EX-99.2 8 tm2529220d4_ex99-2.htm EXHIBIT 99.2

 

Exhibit 99.2

 

December 4, 2025

 

Board of Directors

Skyworks Solutions, Inc.

5260 California Ave

Irvine, CA 92617

 

Re: Initially Filed Registration Statement on Form S-4 of Skyworks Solutions, Inc., filed December 4, 2025 (the “Registration Statement”)

 

Ladies and Gentlemen:

 

Reference is made to our opinion letter, dated as of October 27, 2025 (“Opinion Letter”), with respect to the fairness from a financial point of view to Skyworks Solutions, Inc. (the “Company”) of the Merger Consideration (as defined therein) to be paid by the Company for each share of common stock, par value $0.0001 per share, of Qorvo, Inc. (“Qorvo”) pursuant to the Agreement and Plan of Merger, dated as of October 27, 2025, by and among the Company, Comet Acquisition Corp., Comet Acquisition II, LLC and Qorvo.

 

The Opinion Letter is provided for the information and assistance of the Board of Directors of the Company in connection with its consideration of the transaction contemplated therein.

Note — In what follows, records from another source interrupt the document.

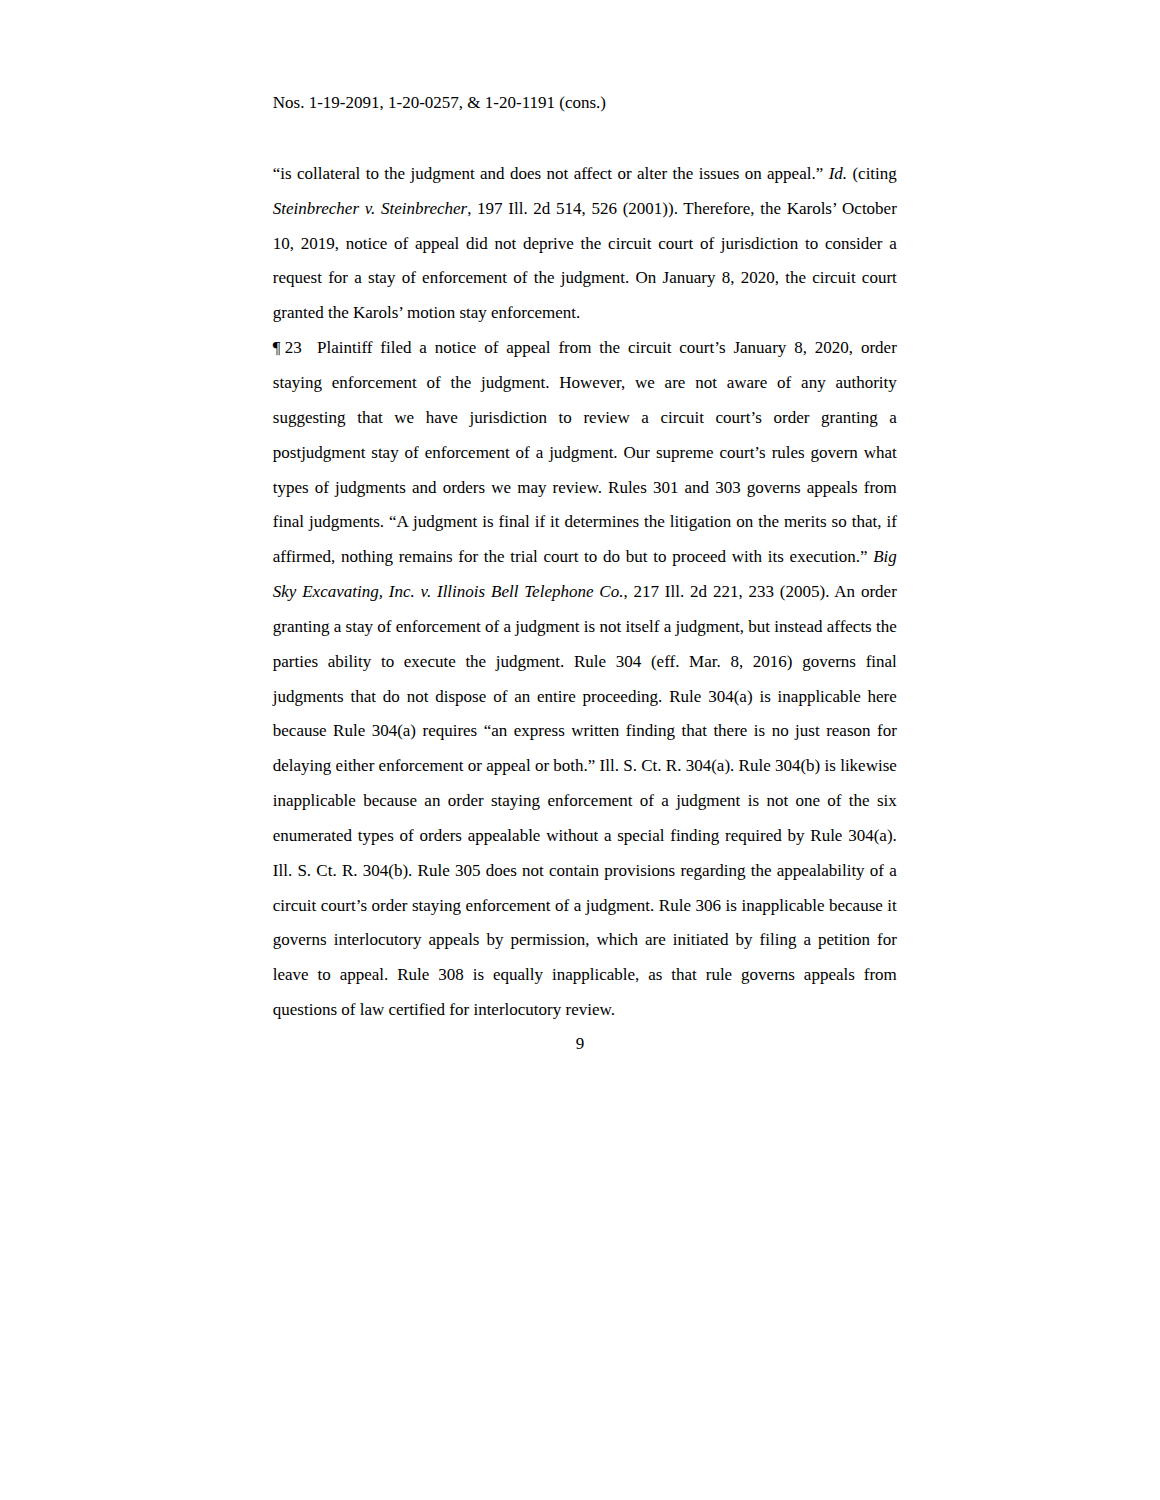Nos. 1-19-2091, 1-20-0257, & 1-20-1191 (cons.)
“is collateral to the judgment and does not affect or alter the issues on appeal.” Id. (citing Steinbrecher v. Steinbrecher, 197 Ill. 2d 514, 526 (2001)). Therefore, the Karols’ October 10, 2019, notice of appeal did not deprive the circuit court of jurisdiction to consider a request for a stay of enforcement of the judgment. On January 8, 2020, the circuit court granted the Karols’ motion stay enforcement.
¶ 23 Plaintiff filed a notice of appeal from the circuit court’s January 8, 2020, order staying enforcement of the judgment. However, we are not aware of any authority suggesting that we have jurisdiction to review a circuit court’s order granting a postjudgment stay of enforcement of a judgment. Our supreme court’s rules govern what types of judgments and orders we may review. Rules 301 and 303 governs appeals from final judgments. “A judgment is final if it determines the litigation on the merits so that, if affirmed, nothing remains for the trial court to do but to proceed with its execution.” Big Sky Excavating, Inc. v. Illinois Bell Telephone Co., 217 Ill. 2d 221, 233 (2005). An order granting a stay of enforcement of a judgment is not itself a judgment, but instead affects the parties ability to execute the judgment. Rule 304 (eff. Mar. 8, 2016) governs final judgments that do not dispose of an entire proceeding. Rule 304(a) is inapplicable here because Rule 304(a) requires “an express written finding that there is no just reason for delaying either enforcement or appeal or both.” Ill. S. Ct. R. 304(a). Rule 304(b) is likewise inapplicable because an order staying enforcement of a judgment is not one of the six enumerated types of orders appealable without a special finding required by Rule 304(a). Ill. S. Ct. R. 304(b). Rule 305 does not contain provisions regarding the appealability of a circuit court’s order staying enforcement of a judgment. Rule 306 is inapplicable because it governs interlocutory appeals by permission, which are initiated by filing a petition for leave to appeal. Rule 308 is equally inapplicable, as that rule governs appeals from questions of law certified for interlocutory review.
9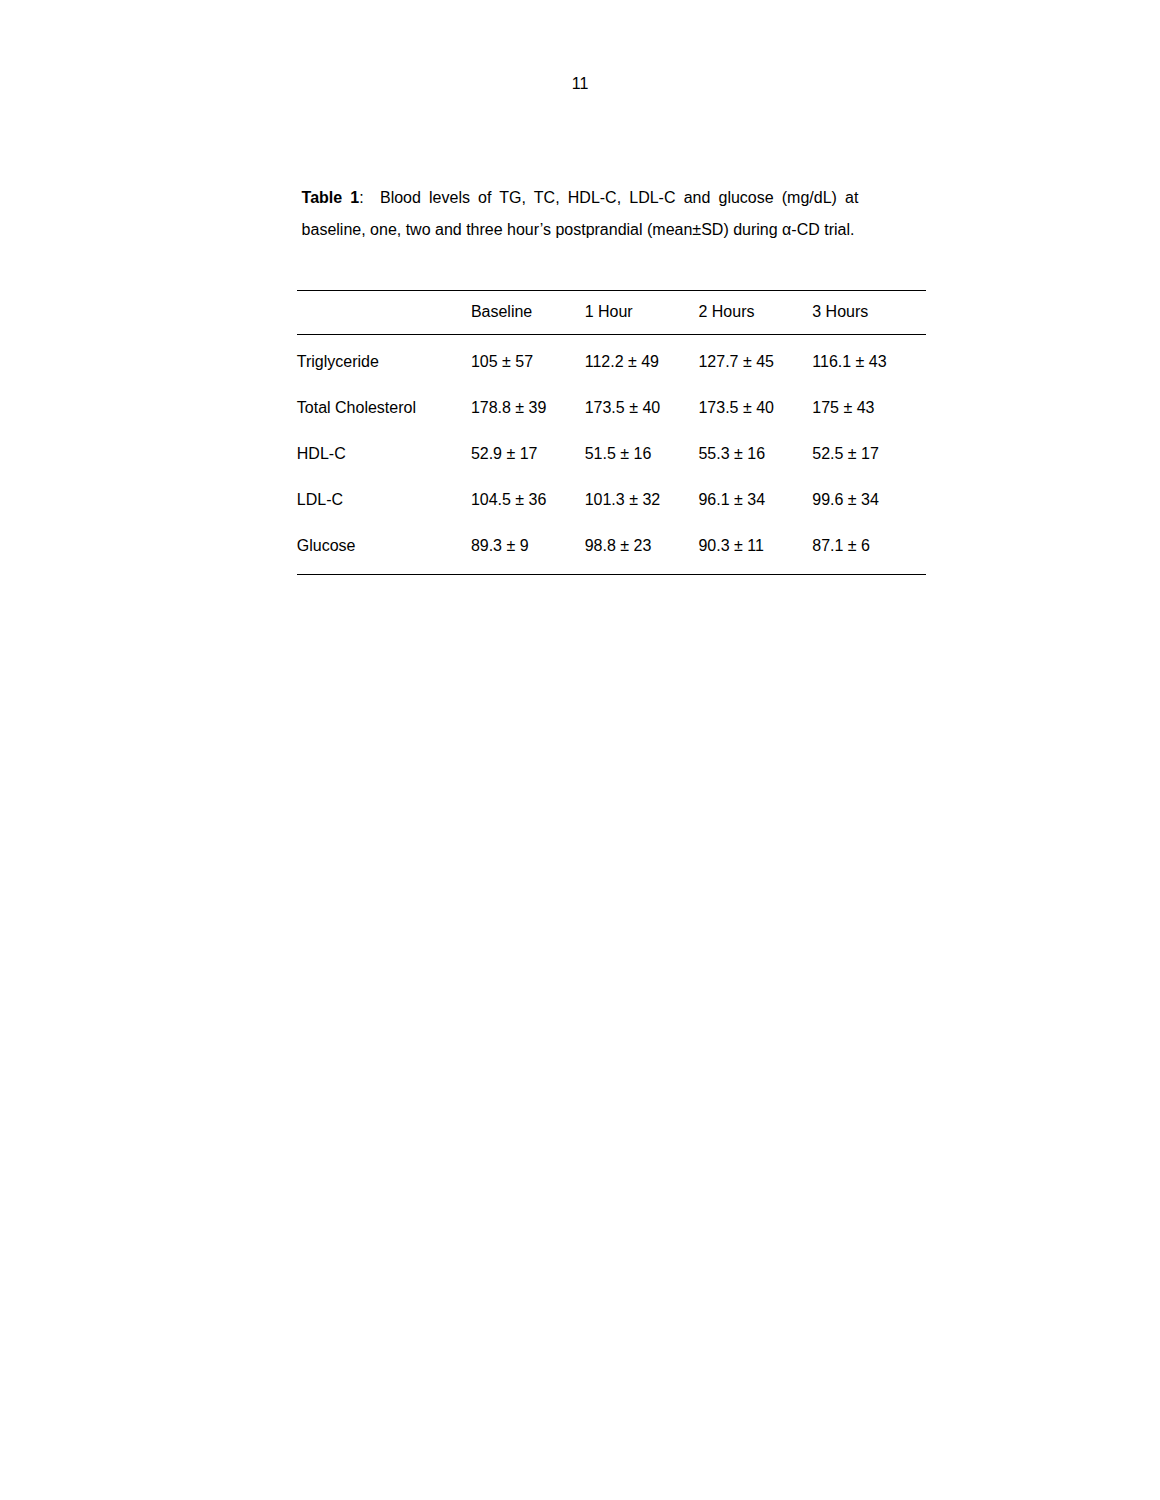11
Table 1: Blood levels of TG, TC, HDL-C, LDL-C and glucose (mg/dL) at baseline, one, two and three hour’s postprandial (mean±SD) during α-CD trial.
| | Baseline | 1 Hour | 2 Hours | 3 Hours |
| --- | --- | --- | --- | --- |
| Triglyceride | 105 ± 57 | 112.2 ± 49 | 127.7 ± 45 | 116.1 ± 43 |
| Total Cholesterol | 178.8 ± 39 | 173.5 ± 40 | 173.5 ± 40 | 175 ± 43 |
| HDL-C | 52.9 ± 17 | 51.5 ± 16 | 55.3 ± 16 | 52.5 ± 17 |
| LDL-C | 104.5 ± 36 | 101.3 ± 32 | 96.1 ± 34 | 99.6 ± 34 |
| Glucose | 89.3 ± 9 | 98.8 ± 23 | 90.3 ± 11 | 87.1 ± 6 |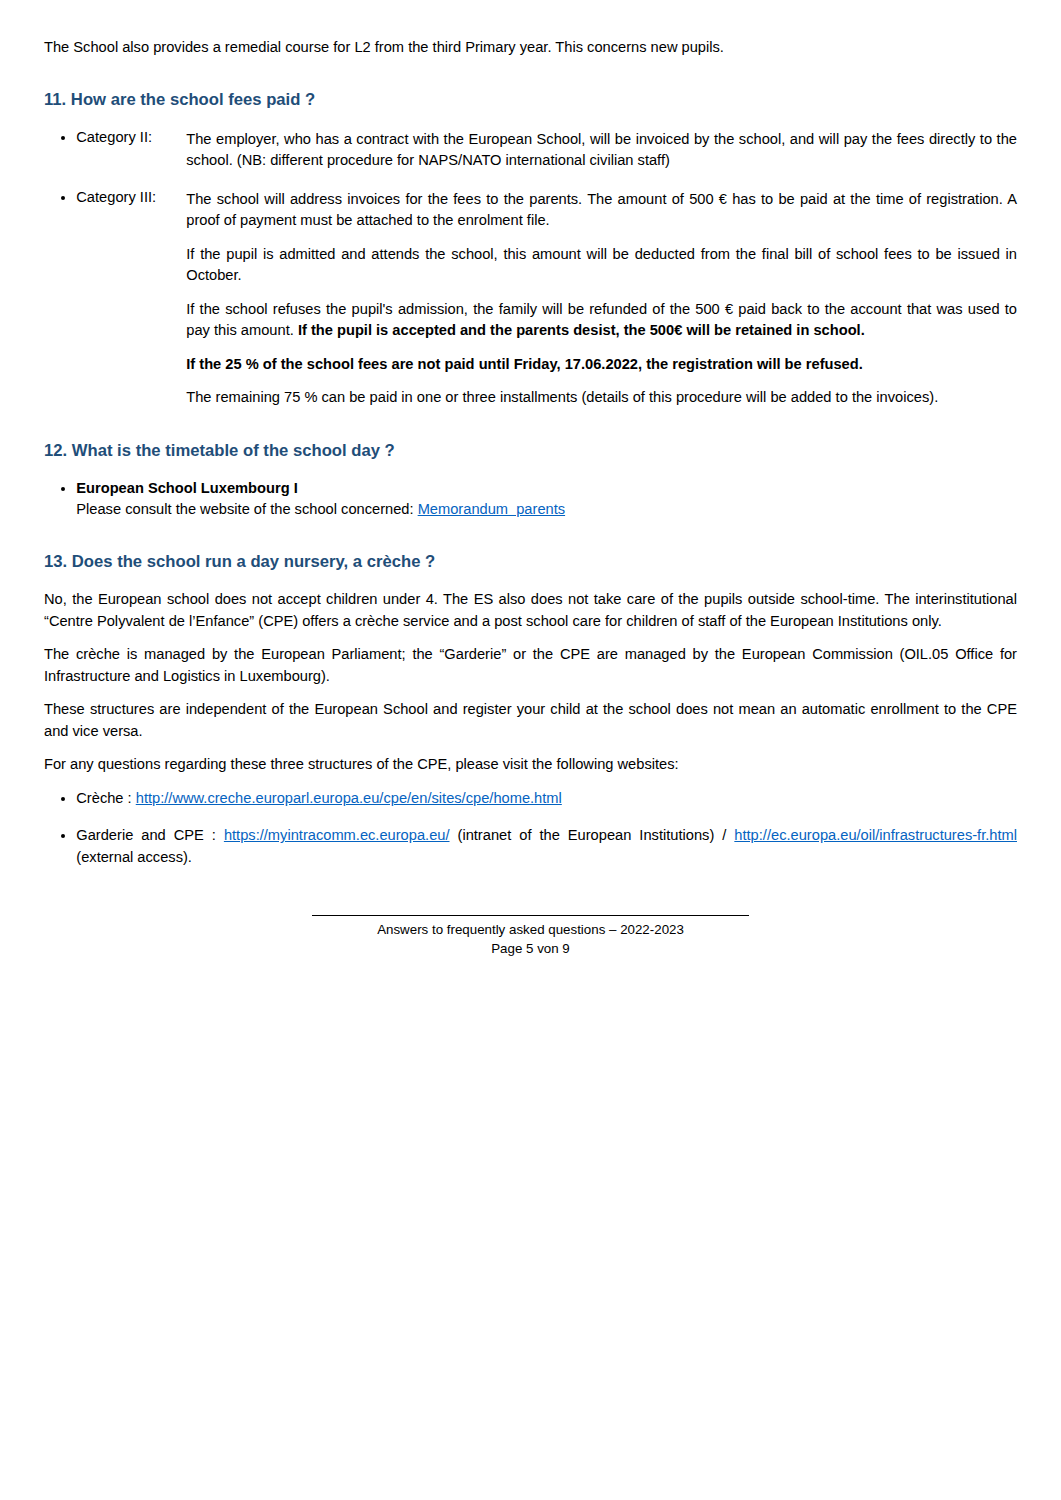The School also provides a remedial course for L2 from the third Primary year. This concerns new pupils.
11. How are the school fees paid ?
Category II:
The employer, who has a contract with the European School, will be invoiced by the school, and will pay the fees directly to the school. (NB: different procedure for NAPS/NATO international civilian staff)
Category III:
The school will address invoices for the fees to the parents. The amount of 500 € has to be paid at the time of registration. A proof of payment must be attached to the enrolment file.
If the pupil is admitted and attends the school, this amount will be deducted from the final bill of school fees to be issued in October.
If the school refuses the pupil's admission, the family will be refunded of the 500 € paid back to the account that was used to pay this amount. If the pupil is accepted and the parents desist, the 500€ will be retained in school.
If the 25 % of the school fees are not paid until Friday, 17.06.2022, the registration will be refused.
The remaining 75 % can be paid in one or three installments (details of this procedure will be added to the invoices).
12. What is the timetable of the school day ?
European School Luxembourg I
Please consult the website of the school concerned: Memorandum parents
13. Does the school run a day nursery, a crèche ?
No, the European school does not accept children under 4. The ES also does not take care of the pupils outside school-time. The interinstitutional “Centre Polyvalent de l’Enfance” (CPE) offers a crèche service and a post school care for children of staff of the European Institutions only.
The crèche is managed by the European Parliament; the “Garderie” or the CPE are managed by the European Commission (OIL.05 Office for Infrastructure and Logistics in Luxembourg).
These structures are independent of the European School and register your child at the school does not mean an automatic enrollment to the CPE and vice versa.
For any questions regarding these three structures of the CPE, please visit the following websites:
Crèche : http://www.creche.europarl.europa.eu/cpe/en/sites/cpe/home.html
Garderie and CPE : https://myintracomm.ec.europa.eu/ (intranet of the European Institutions) / http://ec.europa.eu/oil/infrastructures-fr.html (external access).
Answers to frequently asked questions – 2022-2023
Page 5 von 9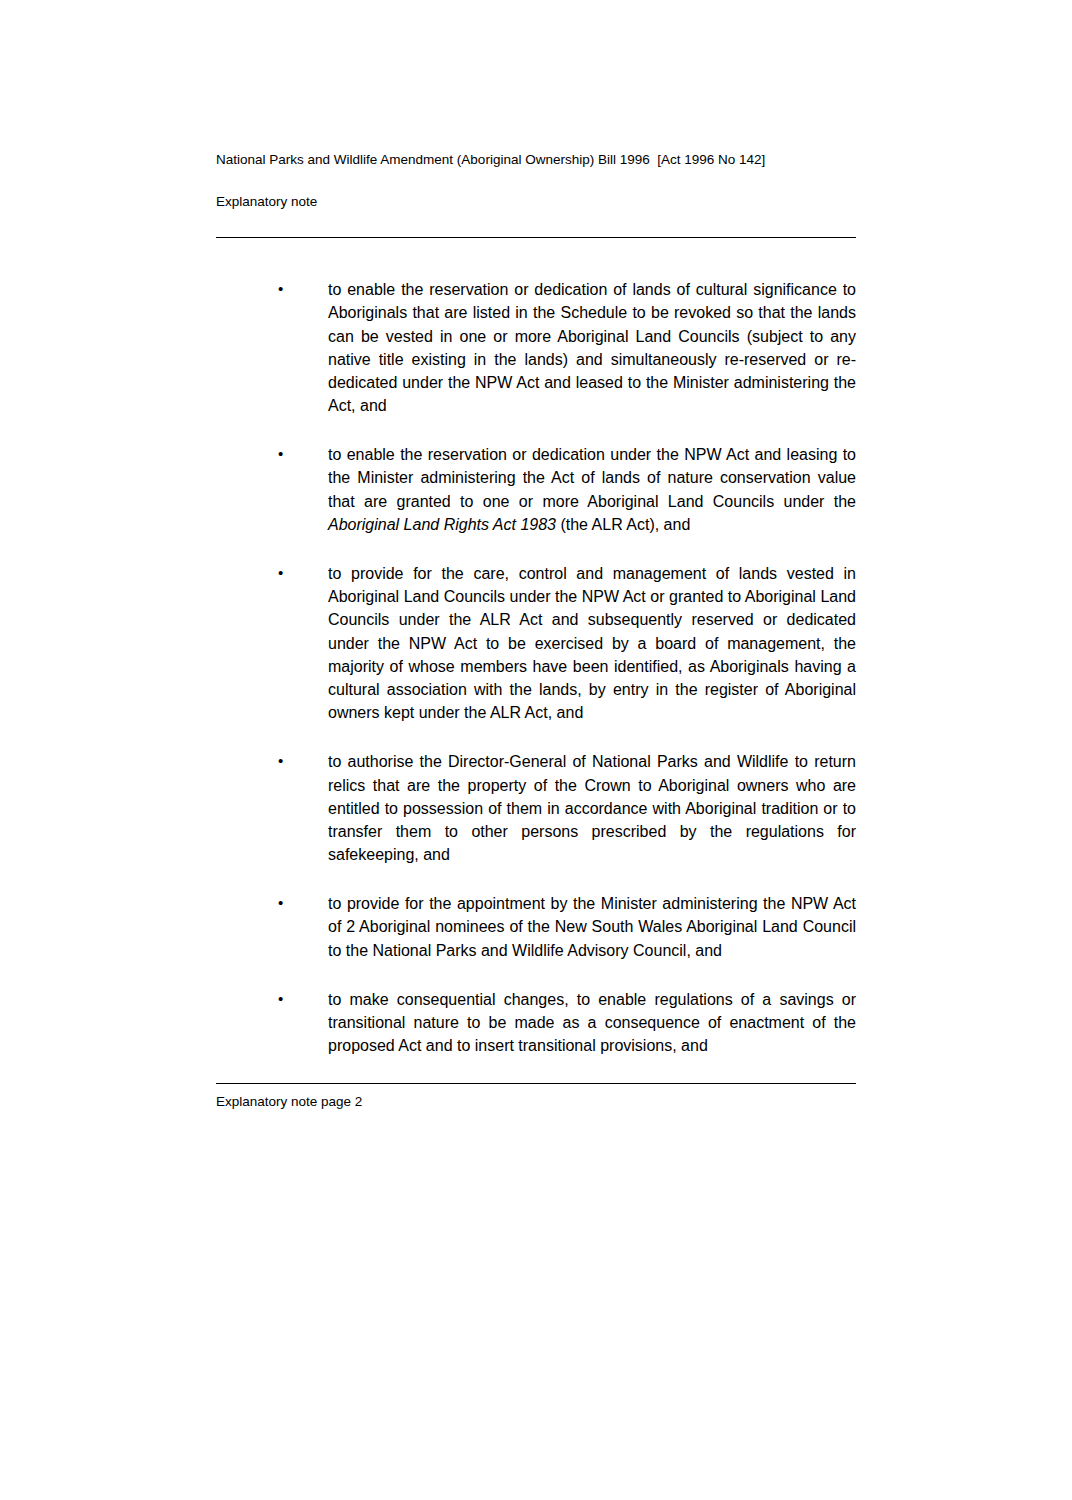National Parks and Wildlife Amendment (Aboriginal Ownership) Bill 1996 [Act 1996 No 142]
Explanatory note
to enable the reservation or dedication of lands of cultural significance to Aboriginals that are listed in the Schedule to be revoked so that the lands can be vested in one or more Aboriginal Land Councils (subject to any native title existing in the lands) and simultaneously re-reserved or re-dedicated under the NPW Act and leased to the Minister administering the Act, and
to enable the reservation or dedication under the NPW Act and leasing to the Minister administering the Act of lands of nature conservation value that are granted to one or more Aboriginal Land Councils under the Aboriginal Land Rights Act 1983 (the ALR Act), and
to provide for the care, control and management of lands vested in Aboriginal Land Councils under the NPW Act or granted to Aboriginal Land Councils under the ALR Act and subsequently reserved or dedicated under the NPW Act to be exercised by a board of management, the majority of whose members have been identified, as Aboriginals having a cultural association with the lands, by entry in the register of Aboriginal owners kept under the ALR Act, and
to authorise the Director-General of National Parks and Wildlife to return relics that are the property of the Crown to Aboriginal owners who are entitled to possession of them in accordance with Aboriginal tradition or to transfer them to other persons prescribed by the regulations for safekeeping, and
to provide for the appointment by the Minister administering the NPW Act of 2 Aboriginal nominees of the New South Wales Aboriginal Land Council to the National Parks and Wildlife Advisory Council, and
to make consequential changes, to enable regulations of a savings or transitional nature to be made as a consequence of enactment of the proposed Act and to insert transitional provisions, and
Explanatory note page 2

We understand that the Company has determined to include the Opinion Letter in the Registration Statement. In that regard, we hereby consent to the reference to our Opinion Letter under the captions “Summary—Skyworks’ Reasons for the Mergers; Recommendation of the Skyworks Board of Directors,” “Summary - Opinions of Skyworks’ Financial Advisors—Opinion of Goldman Sachs,” “Risk Factors—Risks Related to the Mergers,” “The Mergers—Background of the Mergers,” “The Mergers—Skyworks’ Reasons for the Mergers; Recommendation of the Skyworks Board of Directors,” “The Mergers—Certain Skyworks Unaudited Prospective Financial Information,” “The Mergers—Management Assumed Synergies,“The Mergers—Certain Pro Forma Financial Information,“The Mergers – General Information Regarding the Forecasts,” and “The Mergers—Opinions of Skyworks’ Financial Advisors—Opinion of Goldman Sachs” and to the inclusion of the Opinion Letter in the joint proxy statement/prospectus included in the Registration Statement. Notwithstanding the foregoing, it is understood that our consent is being delivered solely in connection with the filing of the Registration Statement and that our Opinion Letter is not to be used, circulated, quoted or otherwise referred to for any other purpose, nor is it to be filed with, included in or referred to, in whole or in part, in any registration statement (including any subsequent amendments to the Registration Statement), proxy statement or any other document, except in accordance with our prior written consent. In giving such consent, we do not thereby admit that we come within the category of persons whose consent is required under Section 7 of the Securities Act of 1933 or the rules and regulations of the Securities and Exchange Commission thereunder.